ORDER DENYING CERTIFICATE OF APPEALABILITY*
Clarence Brown seeks a certificate of appealability (“COA”) to appeal the district court’s denial of his 28 U.S.C. § 2254 habe-as petition. We deny a COA and dismiss.
I
Brown was convicted in New Mexico state court of trafficking methamphetamine by manufacture, conspiracy to traffic methamphetamine by manufacture, and possession of a stolen vehicle. He was sentenced as a habitual offender to seventeen years’ imprisonment. His convictions were affirmed on direct appeal, and the New Mexico courts denied state post-conviction relief. Brown then sought habeas relief in federal court in a petition raising both exhausted and unexhausted claims. Brown voluntarily withdrew his unexhaust-ed claims, and the district court denied relief on his remaining issues. The district court also denied a COA. Brown now seeks a COA from this court.
II
Brown may not appeal the denial of habeas relief under § 2254 without a COA. § 2253(c)(1). We may issue a COA “only if the applicant has made a substantial showing of the denial of a constitutional right.” § 2253(c)(2). To satisfy this standard, Brown must demonstrate “that reasonable jurists could debate whether (or, for that matter, agree that) the petition should have been resolved in a different manner or that the issues presented were adequate to deserve encouragement to proceed further.” Slack v. McDaniel, 529 U.S. 473, 484, 120 S.Ct. 1595, 146 L.Ed.2d 542 (2000) (quotations omitted).
Brown raises three issues on appeal. First, he argues that the evidence was insufficient to convict him. He does not challenge any particular finding of the state courts, but contends that his conviction impermissibly rested on the testimony *740of a coconspirator who had been given a plea bargain. The New Mexico Court of Appeals applied the correct standard in assessing this claim. See Pilon v. Bordenkircher, 444 U.S. 1, 2, 100 S.Ct. 7, 62 L.Ed.2d 1 (1979) (per curiam) (sufficiency of the evidence inquiry is “whether, after viewing the evidence in the light most favorable to the prosecution, any rational trier of fact could have found the essential elements of the crime beyond a reasonable doubt” (quotation omitted)). And the state appellate court correctly declined to reweigh the credibility of the witnesses, including the cooperating co-conspirator. See United States v. Virgen-Chavarin, 350 F.3d 1122, 1134 (10th Cir.2003) (“We will not hold that testimony is, as a matter of law, incredible unless it is unbelievable on its face, i.e., testimony as to facts that the witness physically could not have possibly observed or events that could not have occurred under the laws of nature.”); see also United States v. Singleton, 165 F.3d 1297, 1301 (10th Cir.1999) (en banc) (“[N]o practice is more ingrained in our criminal justice system than the practice of the government calling a witness who is an accessory to the crime for which the defendant is charged and having that witness testify under a plea bargain that promises him a reduced sentence.”). We discern no error in the state court’s rejection of this proposition.

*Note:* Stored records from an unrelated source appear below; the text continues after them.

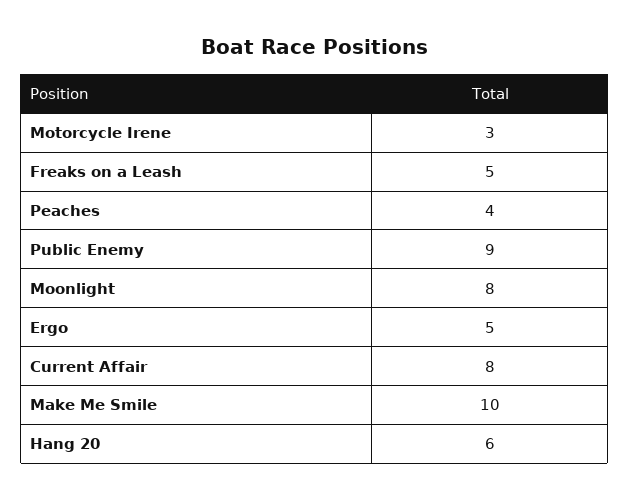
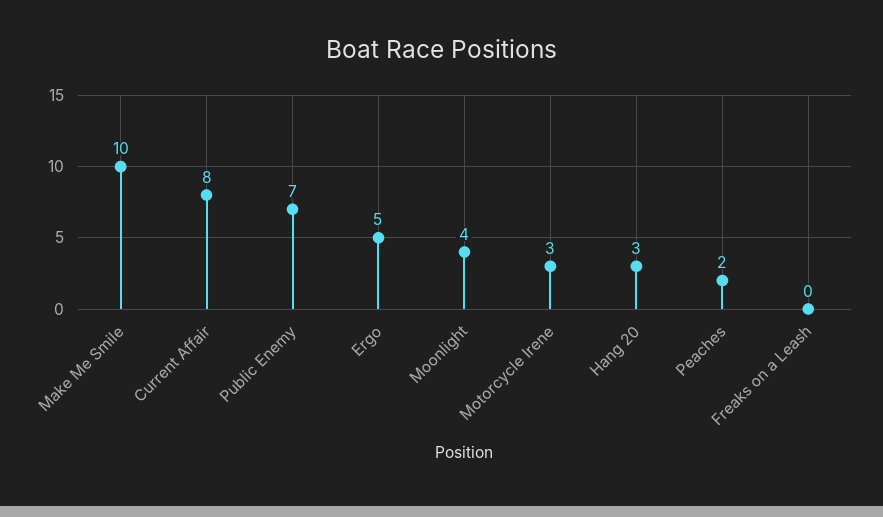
  {
    "Motorcycle Irene": 3,
-   "Freaks on a Leash": 5,
+   "Freaks on a Leash": 0,
-   "Peaches": 4,
+   "Peaches": 2,
-   "Public Enemy": 9,
+   "Public Enemy": 7,
-   "Moonlight": 8,
+   "Moonlight": 4,
    "Ergo": 5,
    "Current Affair": 8,
    "Make Me Smile": 10,
-   "Hang 20": 6
+   "Hang 20": 3
  }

Second, Brown argues that evidence introduced at his trial was obtained pursuant to an illegal search. However, “a state prisoner may not be granted federal habe-as relief on the ground that evidence was obtained in an unconstitutional search or seizure so long as the State provided an opportunity for full and fair litigation of Fourth Amendment claims.” Matthews v. Workman, 577 F.3d 1175, 1194 (10th Cir. 2009) (quotation omitted). As the district court noted, Brown was given a full and fair opportunity to litigate his Fourth Amendment claim. His trial counsel moved to suppress the evidence at issue, and appellate counsel challenged the trial court’s rejection of that motion on appeal. Brown asserts that the evidence should have been suppressed, but does not identify any defect in the state court proceedings and has thus waived any such challenge. See Burlington N. & Santa Fe Ry. Co. v. Grant, 505 F.3d 1013, 1031 (10th Cir.2007) (issues advanced without reasoned argument are waived).
Finally, Brown argues cumulative error. Because we agree with the district court that Brown has not demonstrated any individual error, this claim necessarily fails. See Castro v. Ward, 138 F.3d 810, 832 (10th Cir.1998) (“Cumulative-error analysis applies where there are two or more actual errors. It does not apply, however, to the cumulative effect of non-errors.”).
Ill
For the foregoing reasons, we DENY a COA and DISMISS the appeal.